Information about nearly any topic can be found on Wikipedia, the popular user-edited online encyclopedia. But the extent and completeness of each entry depends on which of Wikipedia’s 272 language-specific sites is used for the search.
Because its articles can be altered by anyone with an Internet connection, critics accuse Wikipedia of systemic bias and inconsistencies.
These inconsistencies and ever-evolving entries are exactly what Elena Filatova, Ph.D., is using as fodder for new research. An assistant professor of computer science, Filatova is investigating how Wikipedia’s multilinguality can be used for opinion, contradiction and new information detection.
Filatova is an expert in natural language processing (NLP), which uses computer science technology and linguistics techniques to analyze how computers accommodate and alter human languages. For 50 years, NLP researchers have been testing computers’ ability to translate languages by using parallel documents—such as European parliament proceedings—in which one language is translated into several other languages with the goal of preserving the information in the source document.
Recently, researchers have begun to study parallel texts in which each version is not a direct translation, such as the different language-based Wikipedia sites.
“These entries are not identical; they can vary greatly in terms of description length and information choice,” Filatova said. “Keeping these peculiarities in mind is necessary while using multilingual Wikipedia for training and testing NLP applications.”
By using the translation feature on the Google search engine, Filatova compared entries of 50 well-known people on the English version of Wikipedia with entries written in other languages.
“The assumption was whatever was repeated in many languages was important and whatever was only mentioned in one language would be less important,” Filatova said. “That isn’t quite accurate.”
Take Babe Ruth. Wikipedia’s English site features a long article with plenty of photos and information about Ruth’s early years; joining the Baltimore Orioles as a teenager; his Major League career, including his time with the Boston Red Sox; his emergence as a hitter; being sold to the New York Yankees; and his record with the Yankees from 1920 to 1925. There isn’t a dearth of information on “the Bambino.”
The Italian entry contains a moderate amount of information about Ruth, including his nickname: “George Herman Ruth detto “Babe” (Baltimora, 6 febbraio 1895 – New York, 16 agosto 1948) conosciuto anche con il soprannome “Il bambino.” The Finnish version, however, contains a few two-sentence paragraphs.
“Basically, it shows that the Italian-language community is not so interested in Ruth, and that Wikipedia articles are not direct translations,” Filatova said. “But if they are not translations, do the volunteers who collaboratively edit the articles add something else?”
She found that Wikipedia contributors do indeed bring something to the articles—bias.
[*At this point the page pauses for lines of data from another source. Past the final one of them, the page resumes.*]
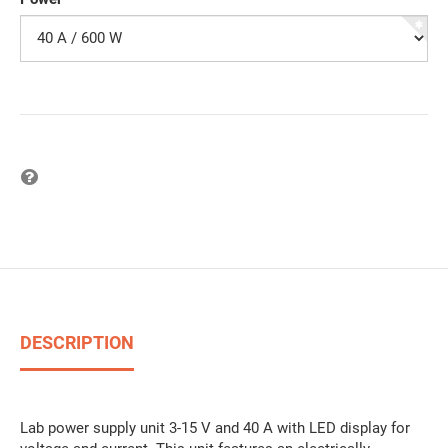
Question on item
DESCRIPTION
Lab power supply unit 3-15 V and 40 A with LED display for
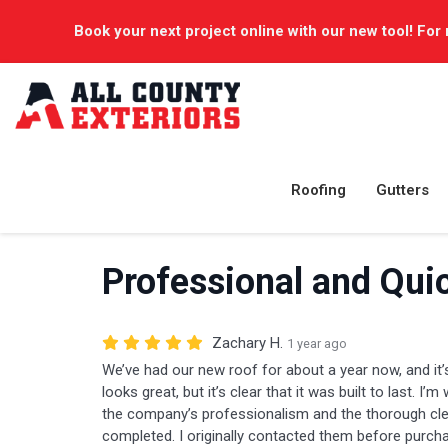
Book your next project online with our new tool! For 
Roofing
Gutters
Professional and Qui
Zachary H.
1 year ago
We’ve had our new roof for about a year now, and it’s
looks great, but it’s clear that it was built to last. I’m
the company’s professionalism and the thorough cle
completed. I originally contacted them before purcha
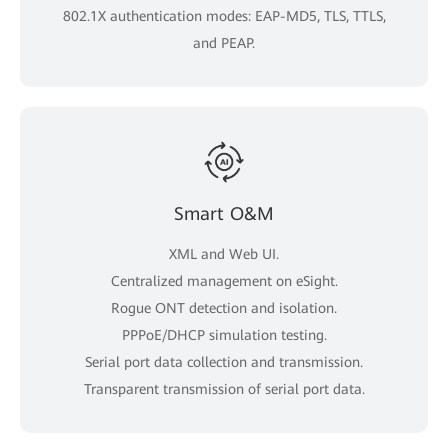
802.1X authentication modes: EAP-MD5, TLS, TTLS,
and PEAP.
Smart O&M
XML and Web UI.
Centralized management on eSight.
Rogue ONT detection and isolation.
PPPoE/DHCP simulation testing.
Serial port data collection and transmission.
Transparent transmission of serial port data.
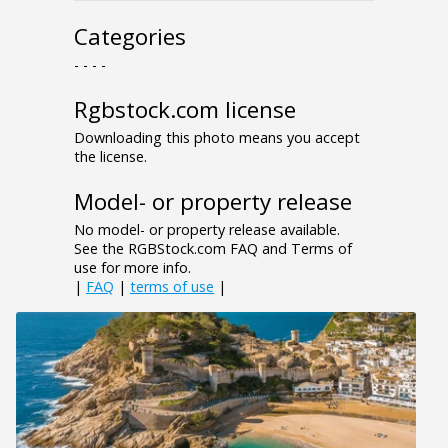
Categories
- - - -
Rgbstock.com license
Downloading this photo means you accept
the license.
Model- or property release
No model- or property release available.
See the RGBStock.com FAQ and Terms of
use for more info.
|
FAQ
|
terms of use
|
According to the English Wikipedia, the Battle of Borodino was fought on September 7, 1812, and was the largest and bloodiest single-day action of the French invasion of Russia, involving more than 250,000 troops and resulting in at least 70,000 casualties. The English entry indicates that the Russian army retreated and names the French as victors.
Not according to the Italian version, which names Russia as the victor. Meanwhile, the Russian Wikipedia fails to indicate which army prevailed.
“Those who contribute to Wikipedia generally tend to be neutral, but by using certain words, they inevitably inflict opinion,” Filatova said. “In the Italian entry for this battle, they include a different set of participants, such as the Kingdom of Naples. For some reason, it was important for Italian contributors to include that.”
Filatova also found that even though the English Wikipedia is by far the largest—with 3.2 million entries—it may not be the most comprehensive.
“For example, the International Center of Photography in New York has an exhibition devoted to the work of the reclusive and mysterious Czech photographer Miroslav Tichy,” Filatova said. “After visiting this exhibition, I wanted to find more information about this artist and, interestingly, English Wikipedia does not have an article about him.”
Yet the Czech, German, Polish and French Wikipedia sites do.
“This could be because the English-speaking community does not have enough interest in Tichy, or perhaps people from the English-speaking community who are interested in Tichy are not Wikipedia contributors,” Filatova said.
“Overall, different communities speaking different languages have different interests, opinions and world perception. In my research so far, I’ve dealt with identifying similarities in the information reported in Wikipedia by communities speaking different languages,” Filatova said.
“In the future, I plan to work on identifying differences in the information reported by communities speaking different languages.”